SSH Keys¶
SSH keys are how you push code to Plitho. Your key proves your identity — no passwords needed for git push.
Two Types of Keys¶
| Key | What it's for | Where to manage |
|---|---|---|
| Account key | Your personal SSH key for git push and SSH commands | My Account in the dashboard |
| App key | Per-app key for fine-grained access (e.g., CI/CD) | Apps → your app → SSH tab |
Your account key is what you use day-to-day. App keys are optional — for granting specific apps access to specific keys.
Adding Your SSH Key¶
- Go to My Account in the dashboard
- Paste your SSH public key
- Click ADD KEY

Getting Your Public Key¶
# Ed25519 (recommended)
cat ~/.ssh/id_ed25519.pub
# RSA (legacy)
cat ~/.ssh/id_rsa.pub
Copy the entire line.
Don't Have a Key?¶
Generate one:
ssh-keygen -t ed25519 -C "your-email@example.com"
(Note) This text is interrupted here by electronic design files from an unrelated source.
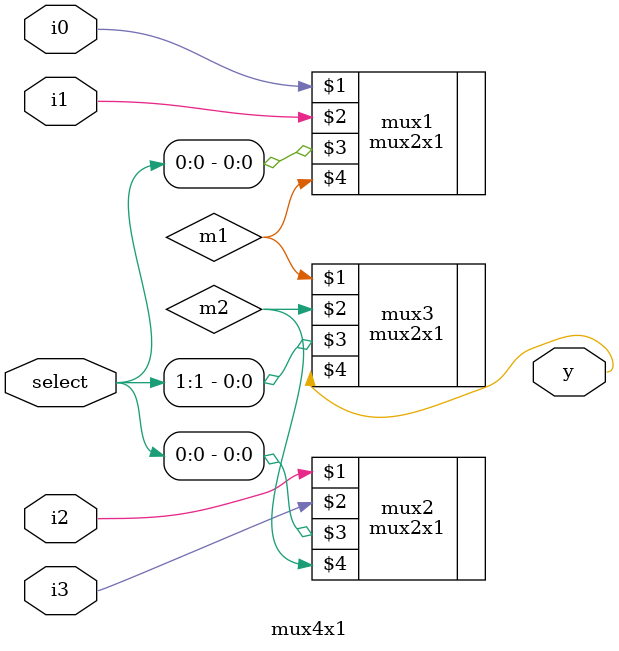
<source format=v>
module mux4x1(i0,i1,i2,i3,select,y); 
  input i0,i1,i2,i3; 
  input [1:0] select; 
  output y;
  
  mux2x1 mux1(i0, i1, select[0], m1);
  mux2x1 mux2(i2, i3, select[0], m2);
  mux2x1 mux3(m1, m2, select[1], y);
endmodule
</source>
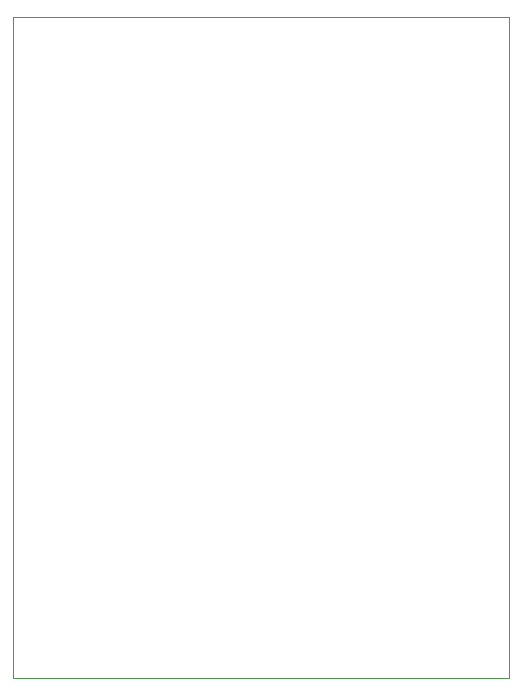
<source format=gbr>
%TF.GenerationSoftware,KiCad,Pcbnew,5.1.6-c6e7f7d~87~ubuntu20.04.1*%
%TF.CreationDate,2020-09-02T03:29:44+02:00*%
%TF.ProjectId,bias-t-extractor-smd,62696173-2d74-42d6-9578-74726163746f,rev?*%
%TF.SameCoordinates,Original*%
%TF.FileFunction,Profile,NP*%
%FSLAX46Y46*%
G04 Gerber Fmt 4.6, Leading zero omitted, Abs format (unit mm)*
G04 Created by KiCad (PCBNEW 5.1.6-c6e7f7d~87~ubuntu20.04.1) date 2020-09-02 03:29:44*
%MOMM*%
%LPD*%
G01*
G04 APERTURE LIST*
%TA.AperFunction,Profile*%
%ADD10C,0.050000*%
%TD*%
G04 APERTURE END LIST*
D10*
X37000000Y-19000000D02*
X79000000Y-19000000D01*
X37000000Y-19000000D02*
X37000000Y-75000000D01*
X79000000Y-75000000D02*
X37000000Y-75000000D01*
X79000000Y-19000000D02*
X79000000Y-75000000D01*
M02*

</source>
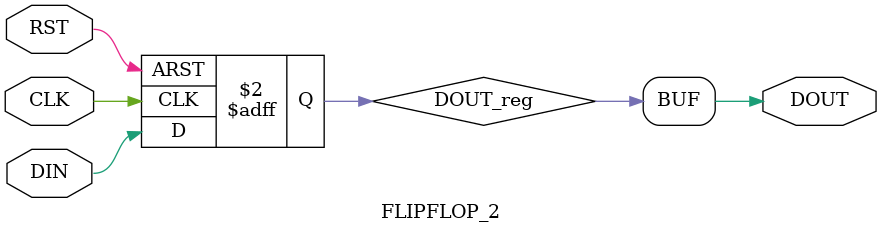
<source format=v>
module FLIPFLOP_2 ( DIN, RST, CLK, DOUT );
   input  DIN;
   input  RST;
   input  CLK;
   output DOUT;
   reg 	  DOUT_reg;
   always @ ( posedge RST or posedge CLK ) begin
      if (RST)
        DOUT_reg <= 1'b0;
      else
        DOUT_reg <=  DIN;
   end
   assign DOUT = DOUT_reg;
endmodule
</source>
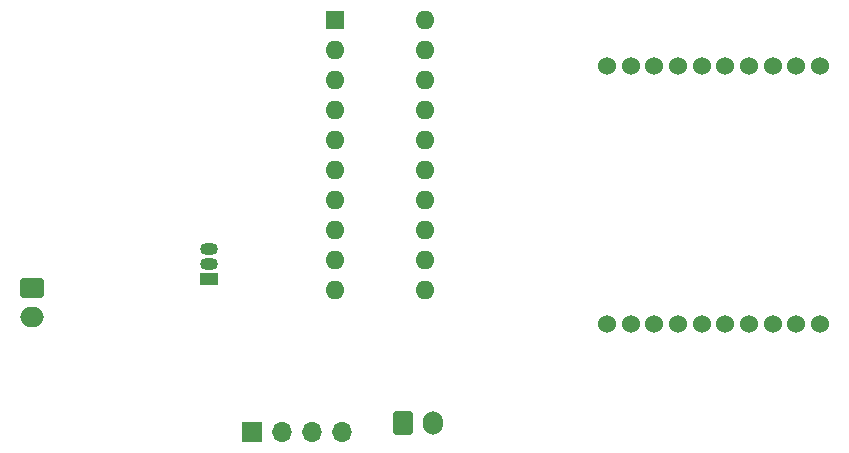
<source format=gbr>
%TF.GenerationSoftware,KiCad,Pcbnew,8.0.6*%
%TF.CreationDate,2025-02-05T16:39:24-07:00*%
%TF.ProjectId,PACS_1.0,50414353-5f31-42e3-902e-6b696361645f,rev?*%
%TF.SameCoordinates,Original*%
%TF.FileFunction,Soldermask,Bot*%
%TF.FilePolarity,Negative*%
%FSLAX46Y46*%
G04 Gerber Fmt 4.6, Leading zero omitted, Abs format (unit mm)*
G04 Created by KiCad (PCBNEW 8.0.6) date 2025-02-05 16:39:24*
%MOMM*%
%LPD*%
G01*
G04 APERTURE LIST*
G04 Aperture macros list*
%AMRoundRect*
0 Rectangle with rounded corners*
0 $1 Rounding radius*
0 $2 $3 $4 $5 $6 $7 $8 $9 X,Y pos of 4 corners*
0 Add a 4 corners polygon primitive as box body*
4,1,4,$2,$3,$4,$5,$6,$7,$8,$9,$2,$3,0*
0 Add four circle primitives for the rounded corners*
1,1,$1+$1,$2,$3*
1,1,$1+$1,$4,$5*
1,1,$1+$1,$6,$7*
1,1,$1+$1,$8,$9*
0 Add four rect primitives between the rounded corners*
20,1,$1+$1,$2,$3,$4,$5,0*
20,1,$1+$1,$4,$5,$6,$7,0*
20,1,$1+$1,$6,$7,$8,$9,0*
20,1,$1+$1,$8,$9,$2,$3,0*%
G04 Aperture macros list end*
%ADD10R,1.500000X1.050000*%
%ADD11O,1.500000X1.050000*%
%ADD12R,1.600000X1.600000*%
%ADD13O,1.600000X1.600000*%
%ADD14R,1.700000X1.700000*%
%ADD15O,1.700000X1.700000*%
%ADD16RoundRect,0.250000X-0.750000X0.600000X-0.750000X-0.600000X0.750000X-0.600000X0.750000X0.600000X0*%
%ADD17O,2.000000X1.700000*%
%ADD18RoundRect,0.250000X-0.600000X-0.750000X0.600000X-0.750000X0.600000X0.750000X-0.600000X0.750000X0*%
%ADD19O,1.700000X2.000000*%
%ADD20C,1.524000*%
G04 APERTURE END LIST*
D10*
%TO.C,Q1*%
X161000000Y-96270000D03*
D11*
X161000000Y-95000000D03*
X161000000Y-93730000D03*
%TD*%
D12*
%TO.C,U1*%
X171700000Y-74325000D03*
D13*
X171700000Y-76865000D03*
X171700000Y-79405000D03*
X171700000Y-81945000D03*
X171700000Y-84485000D03*
X171700000Y-87025000D03*
X171700000Y-89565000D03*
X171700000Y-92105000D03*
X171700000Y-94645000D03*
X171700000Y-97185000D03*
X179320000Y-97185000D03*
X179320000Y-94645000D03*
X179320000Y-92105000D03*
X179320000Y-89565000D03*
X179320000Y-87025000D03*
X179320000Y-84485000D03*
X179320000Y-81945000D03*
X179320000Y-79405000D03*
X179320000Y-76865000D03*
X179320000Y-74325000D03*
%TD*%
D14*
%TO.C,J1*%
X164700000Y-109225000D03*
D15*
X167240000Y-109225000D03*
X169780000Y-109225000D03*
X172320000Y-109225000D03*
%TD*%
D16*
%TO.C,BT1*%
X146050000Y-97000000D03*
D17*
X146050000Y-99500000D03*
%TD*%
D18*
%TO.C,J2*%
X177500000Y-108450000D03*
D19*
X180000000Y-108450000D03*
%TD*%
D20*
%TO.C,U7*%
X212750000Y-78250000D03*
X210750000Y-78250000D03*
X208750000Y-78250000D03*
X206750000Y-78250000D03*
X204750000Y-78250000D03*
X202750000Y-78250000D03*
X200750000Y-78250000D03*
X198750000Y-78250000D03*
X196750000Y-78250000D03*
X194750000Y-78250000D03*
X194750000Y-100094000D03*
X196750000Y-100094000D03*
X198750000Y-100094000D03*
X200750000Y-100094000D03*
X202750000Y-100094000D03*
X204750000Y-100094000D03*
X206750000Y-100094000D03*
X208750000Y-100094000D03*
X210750000Y-100094000D03*
X212750000Y-100094000D03*
%TD*%
M02*

</source>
Then copy the public key as shown above.
How Key Authentication Works¶
When you git push or use SSH commands:
- The SSH server looks up your public key
- It finds which user owns that key
- It checks if you have access to the requested app
- Admin users can access all apps
- Regular users can only access apps they own
If you try to push to an app you don't own:
Permission denied: you don't own this app
Adding the Git Remote¶
git remote add plitho ssh://plitho@your-server:2222/myapp
Note
The SSH username is always plitho. Your identity is determined by your SSH key, not the username in the URL.
Removing a Key¶
Click Remove next to the key in My Account.
Warning
Make sure you have another key added before removing your only key, or you'll be locked out of SSH access.
Per-App Keys¶
For fine-grained access (e.g., giving a CI/CD system access to one app):
- Go to Apps → your app → SSH tab
- Add the key
This key can only push to that specific app, not your other apps.
SSH Commands¶
You can also manage apps via SSH:
ssh -p 2222 plitho@your-server ls # list your apps
ssh -p 2222 plitho@your-server start myapp # deploy/start
ssh -p 2222 plitho@your-server stop myapp # stop
ssh -p 2222 plitho@your-server log myapp # view logs
See SSH Commands Reference for the full list.